■ Problem set
(1) From the biopsy tract excerpt, return the passage from "Our study shows" up to and including "using Adriamycin sponges.", copied word for word.
(2) In the biopsy tract excerpt, why is the higher contamination risk of open biopsies said to be independent of the hospital where the biopsy was performed?

The rate of biopsy tract seeding in our series was 12%. There are some published cases of tumor recurrence in the path of no resected or incompletely resected percutaneous and open biopsy tracts [6, 9, 24, 35]. Ribeiro et al. [23] reported contamination of 32% of the biopsy tracts in the largest series with 25 bone and soft tissue sarcomas.

Our study shows that the possibility of contamination is present in open and percutaneous biopsies, but the likelihood is greater with open than with percutaneous procedures. This difference is independent of the hospital where the biopsy is performed, as the possibility remained when we compared percutaneous and open procedures done at our center and at other centers. Other studies also show a high risk of contamination of open biopsies [18, 23]. Saghieh et al. [25] reported 10 cases in pediatric patients in which the percutaneous core needle biopsy tract was not resected and the patients did not have any recurrence. Li et al. [12] suggested decreasing contamination of the percutaneous biopsy tracts in patients with osteosarcoma by using Adriamycin sponges.

When we looked for other factors associated with contamination, we found that soft tissue sarcomas showed higher biopsy tract contamination than bone sarcomas. This factor may be related to the biopsy technique or to the histologic characteristic of each tumor that could not be analyzed separately in this study. Although in our study this factor did not reach statistical significance, other studies have indicated that radiotherapy may decrease tumor tissue contamination near the biopsy pathway [6, 18, 26]. Nevertheless more studies would be necessary to define the influence of adjuvant therapies (chemotherapy/radiotherapy). Binitie et al. [4] did not address the relative effect of each of the adjuvant treatments or the effect of these treatments in open biopsy tracts. Moreover, they did not compare the local recurrence rate in their series with that of patients without resected biopsies who did not receive any adjuvant therapy.

In our study, the local recurrence-free survival was higher in patients with contaminated biopsy tracts, although with the numbers we had, we could not show a difference in local recurrence-free survival in patients who had percutaneous compared with open biopsies. We did not show a difference, when considered separately, biopsies performed at our institution and at other hospitals. It may be attributable to the low number of open biopsies performed at our center, but local recurrence is a complex event that can be affected by other factors, therefore more specific studies are needed to clarify these results.

Data items

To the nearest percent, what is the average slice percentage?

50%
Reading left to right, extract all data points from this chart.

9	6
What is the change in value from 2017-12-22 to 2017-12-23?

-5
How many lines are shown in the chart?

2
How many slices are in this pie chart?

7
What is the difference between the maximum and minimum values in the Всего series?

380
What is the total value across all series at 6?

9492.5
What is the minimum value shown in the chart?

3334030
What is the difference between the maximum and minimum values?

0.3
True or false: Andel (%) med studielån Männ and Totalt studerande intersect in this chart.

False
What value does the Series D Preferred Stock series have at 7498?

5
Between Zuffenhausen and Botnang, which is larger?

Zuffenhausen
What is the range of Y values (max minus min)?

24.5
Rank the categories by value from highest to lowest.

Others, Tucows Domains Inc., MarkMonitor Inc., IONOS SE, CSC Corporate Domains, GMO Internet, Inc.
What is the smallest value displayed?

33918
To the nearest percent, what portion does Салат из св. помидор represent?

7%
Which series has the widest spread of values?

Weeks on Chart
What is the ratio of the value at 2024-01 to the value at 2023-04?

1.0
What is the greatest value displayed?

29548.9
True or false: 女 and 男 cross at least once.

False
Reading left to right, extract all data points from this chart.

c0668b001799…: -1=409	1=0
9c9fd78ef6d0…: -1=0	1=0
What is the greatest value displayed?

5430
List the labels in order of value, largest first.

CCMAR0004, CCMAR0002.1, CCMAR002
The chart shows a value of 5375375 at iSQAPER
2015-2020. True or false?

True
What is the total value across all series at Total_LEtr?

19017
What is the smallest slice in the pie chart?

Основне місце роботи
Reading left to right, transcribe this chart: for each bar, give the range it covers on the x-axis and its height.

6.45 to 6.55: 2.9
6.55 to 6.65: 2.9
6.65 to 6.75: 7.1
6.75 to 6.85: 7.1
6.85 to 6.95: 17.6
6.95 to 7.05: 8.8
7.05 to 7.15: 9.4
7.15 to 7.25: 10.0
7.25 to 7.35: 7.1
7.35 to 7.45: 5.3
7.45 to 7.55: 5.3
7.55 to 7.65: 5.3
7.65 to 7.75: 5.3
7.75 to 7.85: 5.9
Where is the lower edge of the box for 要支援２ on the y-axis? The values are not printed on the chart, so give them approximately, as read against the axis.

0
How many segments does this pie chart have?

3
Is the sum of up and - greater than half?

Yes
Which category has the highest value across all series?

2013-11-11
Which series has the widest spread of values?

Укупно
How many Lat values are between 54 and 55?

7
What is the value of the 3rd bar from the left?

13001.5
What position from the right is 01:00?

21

■ Solutions below
(1)
Our study shows that the possibility of contamination is present in open and percutaneous biopsies, but the likelihood is greater with open than with percutaneous procedures. This difference is independent of the hospital where the biopsy is performed, as the possibility remained when we compared percutaneous and open procedures done at our center and at other centers. Other studies also show a high risk of contamination of open biopsies [18, 23]. Saghieh et al. [25] reported 10 cases in pediatric patients in which the percutaneous core needle biopsy tract was not resected and the patients did not have any recurrence. Li et al. [12] suggested decreasing contamination of the percutaneous biopsy tracts in patients with osteosarcoma by using Adriamycin sponges.

(2) The greater likelihood of contamination with open procedures held when percutaneous and open biopsies done at the study's own center were compared. It also held for those done at other centers.